### Required tasks:
**A.** Answer these questions from the forum thread on turning site views into sales:
(i) How many views did the clothing line's site get in its first week?
(ii) What conversion rate does the thread give as usual for selling T-shirts online?
(iii) What shipping-rate mistake was fixed?
**B.** Output the forum thread on turning site views into sales between "So, I just launched" and "on our own).", inclusive.

[[ Reading passage, beginning ]]

# Turning views into buys on your site?



## bsdclothing (Feb 26, 2011)

Hey guys!

So, I just launched my own clothing line a little over a week ago. In one aspect, I've been very pleased as our site has gotten between 200-300 views in the first week. But with that came only 2-3 actual orders. 

I was wondering what turns people off from actually ordering when they visit your site? I know we're just babies and still working on branding (not to mention we only have one shirt as press time available). We have a semi-basic big cartel site running at the moment too (still learning how to manipulate the page on our own).

Just curious for feedback in this area. In no way have my expactations not been met thus far, since I wasn't even expecting the amount of traffic alone to our site. But now that it seems traffic does exist for us, I want to make sure I can capitalize on it as much as possible.

Thanks guys =)

Bobby // BSDC


----------



## milleniachyld (Apr 10, 2011)

deals ya know buy one get one free or tell them if they buy and they refer someone who buys the get a discount or something like that. also its all in what appeals to them individually im not sure what kind of clothes you sell but did you have a specific target market? I ultimately want to start my own clothing line so keep me posted on how your doing.


----------



## ReThink Clothing (Jan 15, 2008)

Why people get turned off is a whole field of work. People abandon their shopping cart for tons of reasons. Some are easy fixes, others aren't. I would do some good searching on the "shopping cart abandonment"

Just a thought though. Tshirt selling online usually comes with a 1% conversion rate, 1 purchase per 100 visitors. So, your not too far off from the mark. Just work on getting more eyes on your site.


----------



## bsdclothing (Feb 26, 2011)

As a brand, we're definitely leaning towards a more indie, hipster crowd. Our first shirt is a soft American Apparel V-Neck with a 3-color design. A 15-30 range demographic. 

We're working on alot of content in the way of videos and photos currently too. Hopefully starting to sponsor a few bands in the next few months as well. 

We're so new at this point, that feedback is crucial. We're still figuring stuff out, and just plan on growing slowly.

We did get featured on the homepage of iamthetrend.com so I think that helped alot in terms of traffic.

Bobby // BSDC
Brightside District Clothing — Home


----------



## bsdclothing (Feb 26, 2011)

Re-think: I had not heard of that conversion rate before! That kind of makes me happy to hear haha. I'll definitely look more into the shopping cart abandonment angel. 

I know that at first, I had messed up the shipping rates, which started off being $5 PER SHIRT, as opposed to $5 per order. Fixed that now.

Thanks for the reply!


----------



## royster13 (Aug 14, 2007)

Maybe folks do not like the price point....

[[ Reading passage, end ]]
[[ Extracted material, beginning ]]

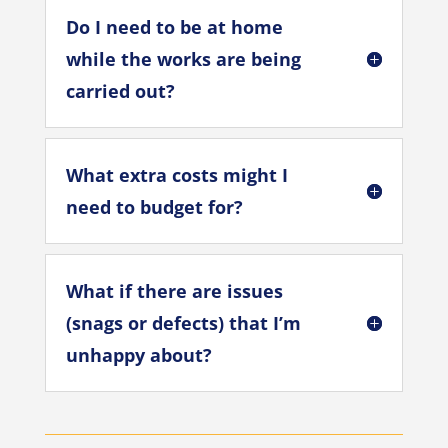
Do I need to be at home
while the works are being
carried out?
What extra costs might I
need to budget for?
What if there are issues
(snags or defects) that I’m
unhappy about?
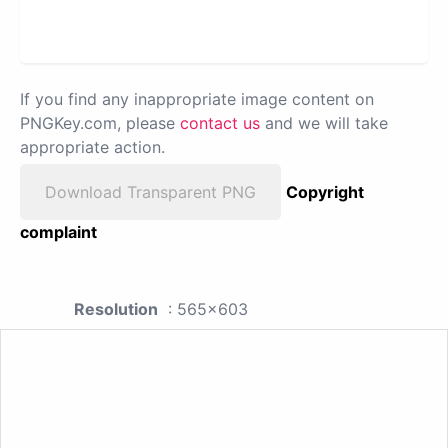
If you find any inappropriate image content on
PNGKey.com, please
contact us
and we will take
appropriate action.
Download Transparent PNG
Copyright
complaint
Resolution
: 565x603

[[ Extracted material, end ]]

### Answers by task:
**A.**
(i) Between 200 and 300 views.
(ii) 1%, or 1 purchase per 100 visitors.
(iii) Shipping was set at $5 per shirt instead of $5 per order.

**B.**
So, I just launched my own clothing line a little over a week ago. In one aspect, I've been very pleased as our site has gotten between 200-300 views in the first week. But with that came only 2-3 actual orders. 

I was wondering what turns people off from actually ordering when they visit your site? I know we're just babies and still working on branding (not to mention we only have one shirt as press time available). We have a semi-basic big cartel site running at the moment too (still learning how to manipulate the page on our own).